Bir çocuğun gülüşü, toprağa düşen siyes tanesi gibidir; kökü derine iner, geleceğe umut taşır...
İşte böyle bir bayram sabahında, çocuk sesleri yükseldi Kadıköy Koşuyolu’ndaki o mütevazı bahçede. Güneş yumuşak bir bahar sıcaklığıyla toprağı okşarken, Kas-Der Kadıköy Şubesi, 23 Nisan Ulusal Egemenlik ve Çocuk Bayramı’nı yalnızca neşeyle değil; köklerimizle, unuttuğumuz geleneklerimizle, unun saf haliyle ve Anadolu’nun kadim buğdayı siyes ile kutladı.

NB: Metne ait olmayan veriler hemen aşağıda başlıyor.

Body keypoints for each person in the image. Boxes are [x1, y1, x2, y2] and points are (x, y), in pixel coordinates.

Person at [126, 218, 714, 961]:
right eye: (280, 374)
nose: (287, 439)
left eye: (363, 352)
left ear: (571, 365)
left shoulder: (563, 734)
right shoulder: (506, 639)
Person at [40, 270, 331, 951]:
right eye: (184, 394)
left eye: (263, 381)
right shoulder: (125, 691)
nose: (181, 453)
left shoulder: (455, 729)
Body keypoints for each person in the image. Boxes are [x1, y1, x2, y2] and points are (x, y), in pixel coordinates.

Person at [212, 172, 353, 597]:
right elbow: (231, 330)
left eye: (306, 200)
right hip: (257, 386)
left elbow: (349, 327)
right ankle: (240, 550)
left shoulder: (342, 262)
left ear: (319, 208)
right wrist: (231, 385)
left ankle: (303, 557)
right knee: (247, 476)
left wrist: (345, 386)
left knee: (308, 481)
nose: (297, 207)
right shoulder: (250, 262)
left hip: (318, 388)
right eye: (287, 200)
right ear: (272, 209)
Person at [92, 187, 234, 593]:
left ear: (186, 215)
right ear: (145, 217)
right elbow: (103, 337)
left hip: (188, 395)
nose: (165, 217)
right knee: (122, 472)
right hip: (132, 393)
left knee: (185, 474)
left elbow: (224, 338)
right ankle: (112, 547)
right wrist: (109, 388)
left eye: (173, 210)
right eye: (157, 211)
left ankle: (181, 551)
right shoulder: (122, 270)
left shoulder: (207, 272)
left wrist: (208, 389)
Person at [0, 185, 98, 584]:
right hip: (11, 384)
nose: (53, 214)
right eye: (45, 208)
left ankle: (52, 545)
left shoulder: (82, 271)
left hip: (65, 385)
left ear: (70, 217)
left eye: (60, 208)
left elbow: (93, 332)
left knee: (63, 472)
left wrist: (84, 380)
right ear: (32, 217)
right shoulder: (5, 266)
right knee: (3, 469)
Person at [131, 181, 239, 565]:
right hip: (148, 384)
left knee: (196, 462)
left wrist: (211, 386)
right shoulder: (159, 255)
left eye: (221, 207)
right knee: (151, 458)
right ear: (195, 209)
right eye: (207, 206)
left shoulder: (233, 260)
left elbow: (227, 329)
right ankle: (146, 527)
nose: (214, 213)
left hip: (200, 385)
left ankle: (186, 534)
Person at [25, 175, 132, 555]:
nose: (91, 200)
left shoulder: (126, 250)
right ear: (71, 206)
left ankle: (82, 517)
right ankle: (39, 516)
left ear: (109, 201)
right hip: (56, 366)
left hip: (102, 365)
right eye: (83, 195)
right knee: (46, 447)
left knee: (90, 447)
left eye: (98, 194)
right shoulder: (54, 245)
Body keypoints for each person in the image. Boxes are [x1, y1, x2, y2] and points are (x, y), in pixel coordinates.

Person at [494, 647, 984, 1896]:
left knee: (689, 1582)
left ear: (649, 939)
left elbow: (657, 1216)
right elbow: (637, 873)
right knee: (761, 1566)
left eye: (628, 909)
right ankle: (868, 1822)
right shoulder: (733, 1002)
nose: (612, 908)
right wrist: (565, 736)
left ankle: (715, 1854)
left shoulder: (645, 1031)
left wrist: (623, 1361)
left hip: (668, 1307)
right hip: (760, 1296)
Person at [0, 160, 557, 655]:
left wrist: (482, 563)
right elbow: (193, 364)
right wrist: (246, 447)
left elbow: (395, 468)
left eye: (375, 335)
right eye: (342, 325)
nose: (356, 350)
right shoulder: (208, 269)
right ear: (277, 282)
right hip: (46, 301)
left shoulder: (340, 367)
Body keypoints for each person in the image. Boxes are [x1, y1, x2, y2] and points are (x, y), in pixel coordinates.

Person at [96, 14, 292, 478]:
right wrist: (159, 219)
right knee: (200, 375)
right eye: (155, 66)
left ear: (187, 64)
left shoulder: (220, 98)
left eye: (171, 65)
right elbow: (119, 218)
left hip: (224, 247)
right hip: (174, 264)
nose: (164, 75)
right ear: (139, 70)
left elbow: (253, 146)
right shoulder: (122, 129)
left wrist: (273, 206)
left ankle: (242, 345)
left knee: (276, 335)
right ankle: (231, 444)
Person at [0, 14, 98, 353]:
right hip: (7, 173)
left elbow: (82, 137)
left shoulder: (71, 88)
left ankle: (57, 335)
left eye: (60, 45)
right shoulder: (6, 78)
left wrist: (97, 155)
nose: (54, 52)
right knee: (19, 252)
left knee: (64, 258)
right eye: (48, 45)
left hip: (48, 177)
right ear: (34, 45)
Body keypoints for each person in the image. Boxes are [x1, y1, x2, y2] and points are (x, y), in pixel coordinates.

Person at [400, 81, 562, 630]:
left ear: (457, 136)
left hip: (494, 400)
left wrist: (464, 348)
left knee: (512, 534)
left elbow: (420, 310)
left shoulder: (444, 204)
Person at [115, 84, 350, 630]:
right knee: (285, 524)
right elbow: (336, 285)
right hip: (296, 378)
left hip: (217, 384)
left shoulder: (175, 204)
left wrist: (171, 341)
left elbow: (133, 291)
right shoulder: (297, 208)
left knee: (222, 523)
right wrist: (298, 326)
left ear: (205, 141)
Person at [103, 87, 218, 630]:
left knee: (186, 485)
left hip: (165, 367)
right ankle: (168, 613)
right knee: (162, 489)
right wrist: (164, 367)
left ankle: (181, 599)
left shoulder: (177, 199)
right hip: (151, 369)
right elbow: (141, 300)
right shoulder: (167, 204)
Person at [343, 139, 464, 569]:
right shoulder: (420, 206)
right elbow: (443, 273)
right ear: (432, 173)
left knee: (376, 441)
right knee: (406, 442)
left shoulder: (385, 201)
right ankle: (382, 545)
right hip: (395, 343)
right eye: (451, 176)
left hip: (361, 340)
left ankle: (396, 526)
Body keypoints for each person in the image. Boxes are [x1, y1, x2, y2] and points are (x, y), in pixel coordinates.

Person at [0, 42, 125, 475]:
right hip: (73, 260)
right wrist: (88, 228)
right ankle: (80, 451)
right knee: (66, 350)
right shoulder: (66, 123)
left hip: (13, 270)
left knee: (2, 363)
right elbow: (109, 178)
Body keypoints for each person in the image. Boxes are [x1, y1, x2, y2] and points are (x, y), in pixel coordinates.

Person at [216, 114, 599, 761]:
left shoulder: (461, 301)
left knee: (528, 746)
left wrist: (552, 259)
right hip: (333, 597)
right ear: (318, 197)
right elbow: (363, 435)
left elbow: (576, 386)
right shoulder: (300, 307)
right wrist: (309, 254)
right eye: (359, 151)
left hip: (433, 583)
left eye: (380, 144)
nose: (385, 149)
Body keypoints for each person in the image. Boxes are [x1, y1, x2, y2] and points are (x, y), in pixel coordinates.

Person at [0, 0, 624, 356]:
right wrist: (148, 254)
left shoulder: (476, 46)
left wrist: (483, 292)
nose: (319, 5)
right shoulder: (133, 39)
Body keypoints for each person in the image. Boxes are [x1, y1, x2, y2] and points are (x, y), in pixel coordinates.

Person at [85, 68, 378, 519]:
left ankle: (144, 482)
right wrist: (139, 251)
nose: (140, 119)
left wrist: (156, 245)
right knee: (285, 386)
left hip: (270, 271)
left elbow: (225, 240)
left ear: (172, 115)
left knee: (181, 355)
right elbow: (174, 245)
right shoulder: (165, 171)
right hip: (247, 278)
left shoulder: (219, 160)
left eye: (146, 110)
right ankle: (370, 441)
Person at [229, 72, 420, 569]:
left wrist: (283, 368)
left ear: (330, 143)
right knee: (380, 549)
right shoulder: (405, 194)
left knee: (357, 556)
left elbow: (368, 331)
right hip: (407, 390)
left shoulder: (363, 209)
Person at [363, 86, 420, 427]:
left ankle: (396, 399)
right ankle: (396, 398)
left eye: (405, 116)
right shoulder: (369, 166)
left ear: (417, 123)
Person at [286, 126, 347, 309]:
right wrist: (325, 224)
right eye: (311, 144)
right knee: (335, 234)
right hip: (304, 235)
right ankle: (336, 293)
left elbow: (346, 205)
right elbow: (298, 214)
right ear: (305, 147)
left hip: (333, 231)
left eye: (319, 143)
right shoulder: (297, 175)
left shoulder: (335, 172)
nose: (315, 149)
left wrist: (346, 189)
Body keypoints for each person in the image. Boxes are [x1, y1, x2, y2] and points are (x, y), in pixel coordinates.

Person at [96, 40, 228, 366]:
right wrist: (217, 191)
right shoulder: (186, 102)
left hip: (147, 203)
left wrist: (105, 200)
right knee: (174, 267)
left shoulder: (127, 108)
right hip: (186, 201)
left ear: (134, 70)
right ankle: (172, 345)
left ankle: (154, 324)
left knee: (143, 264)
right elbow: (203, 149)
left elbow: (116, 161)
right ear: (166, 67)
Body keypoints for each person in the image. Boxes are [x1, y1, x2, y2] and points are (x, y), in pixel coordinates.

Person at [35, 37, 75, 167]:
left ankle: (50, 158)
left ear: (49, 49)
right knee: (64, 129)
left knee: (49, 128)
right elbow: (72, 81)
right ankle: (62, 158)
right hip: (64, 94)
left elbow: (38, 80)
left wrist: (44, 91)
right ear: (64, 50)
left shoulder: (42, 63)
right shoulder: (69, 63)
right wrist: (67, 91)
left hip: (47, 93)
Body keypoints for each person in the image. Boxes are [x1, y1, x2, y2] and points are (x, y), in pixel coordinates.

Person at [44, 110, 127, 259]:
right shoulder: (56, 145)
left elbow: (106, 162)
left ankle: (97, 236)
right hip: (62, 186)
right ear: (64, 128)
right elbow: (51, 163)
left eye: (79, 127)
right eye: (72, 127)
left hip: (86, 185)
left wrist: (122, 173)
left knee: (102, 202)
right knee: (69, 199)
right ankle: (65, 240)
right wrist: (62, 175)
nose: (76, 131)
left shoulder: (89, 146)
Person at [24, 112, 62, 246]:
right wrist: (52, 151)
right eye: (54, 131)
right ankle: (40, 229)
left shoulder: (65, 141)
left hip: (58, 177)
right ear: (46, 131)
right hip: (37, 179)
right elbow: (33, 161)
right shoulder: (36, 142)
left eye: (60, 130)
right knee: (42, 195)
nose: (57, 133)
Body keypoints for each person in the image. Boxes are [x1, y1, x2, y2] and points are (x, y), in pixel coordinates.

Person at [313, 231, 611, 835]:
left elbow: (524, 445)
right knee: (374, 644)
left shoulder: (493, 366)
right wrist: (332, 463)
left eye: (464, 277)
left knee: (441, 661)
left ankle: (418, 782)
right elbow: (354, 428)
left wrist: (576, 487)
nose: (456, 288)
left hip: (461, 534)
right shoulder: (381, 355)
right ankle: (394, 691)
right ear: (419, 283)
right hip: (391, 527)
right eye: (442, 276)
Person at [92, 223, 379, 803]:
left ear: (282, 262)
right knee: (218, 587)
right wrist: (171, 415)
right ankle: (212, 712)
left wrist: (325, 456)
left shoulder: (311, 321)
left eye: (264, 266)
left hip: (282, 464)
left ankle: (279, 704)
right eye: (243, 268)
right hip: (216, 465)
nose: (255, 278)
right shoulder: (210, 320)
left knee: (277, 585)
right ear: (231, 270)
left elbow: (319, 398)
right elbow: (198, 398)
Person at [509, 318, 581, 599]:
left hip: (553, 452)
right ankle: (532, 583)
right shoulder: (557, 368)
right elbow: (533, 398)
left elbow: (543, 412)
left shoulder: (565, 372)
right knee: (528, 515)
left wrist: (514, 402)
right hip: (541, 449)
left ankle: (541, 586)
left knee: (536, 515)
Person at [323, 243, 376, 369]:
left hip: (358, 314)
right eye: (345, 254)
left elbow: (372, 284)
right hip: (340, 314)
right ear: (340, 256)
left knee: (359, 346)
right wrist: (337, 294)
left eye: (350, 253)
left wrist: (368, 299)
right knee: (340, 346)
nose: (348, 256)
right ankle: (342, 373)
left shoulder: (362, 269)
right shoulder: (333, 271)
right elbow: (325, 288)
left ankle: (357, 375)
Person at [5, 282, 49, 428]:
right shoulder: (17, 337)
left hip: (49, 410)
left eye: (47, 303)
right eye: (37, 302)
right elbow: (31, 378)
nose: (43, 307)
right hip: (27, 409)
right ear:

Başkan Vekili Canan Yazgan’ın öncülüğünde gerçekleşen bu anlamlı etkinlikte, çocuklara yalnızca kurabiye yapmak değil, toprağın bereketiyle, yurdun tarihiyle buluşmak da öğretildi. Siyez buğdayı anlatıldı önce... Atatürk’ün "Milli ekonominin temeli tarımdır" sözüyle başlayan konuşmada, çocuklar bir buğday tanesinin nasıl un, sonra da nasıl tatlı bir hatıraya dönüştüğüne tanıklık etti.

Tohum öğütüldü, un serpildi, parmaklara yapışan hamur, çocuk kahkahalarıyla karıştı. Sadece kurabiye değil, hatıralar da yoğruldu orada. 7 yaşındaki bir çocuğun ellerinde, bin yıllık bir buğday yeniden can buldu.

Bu sade ama derin etkinlik, yalnızca bir atölye çalışması değil, aynı zamanda bir kültür aktarımı, bir hafıza yolculuğuydu. Siyez buğdayı, Devrekani’nin tarlalarından İstanbul’un göğüne uzanan bir köprüye dönüştü. Kastamonu’yu hiç görmemiş çocuklar, o gün buğdayın kokusunda memleketle tanıştı.

Kas-Der Kadıköy Şubesi’nin bu anlamlı organizasyonu, 23 Nisan’a yalnızca şarkılarla değil, ekin kokusuyla, tarih bilinciyle ve sıcacık bir kurabiye ile ruh verdi. Çocuklar o gün, yalnızca bayram değil, kendi köklerini kutladılar.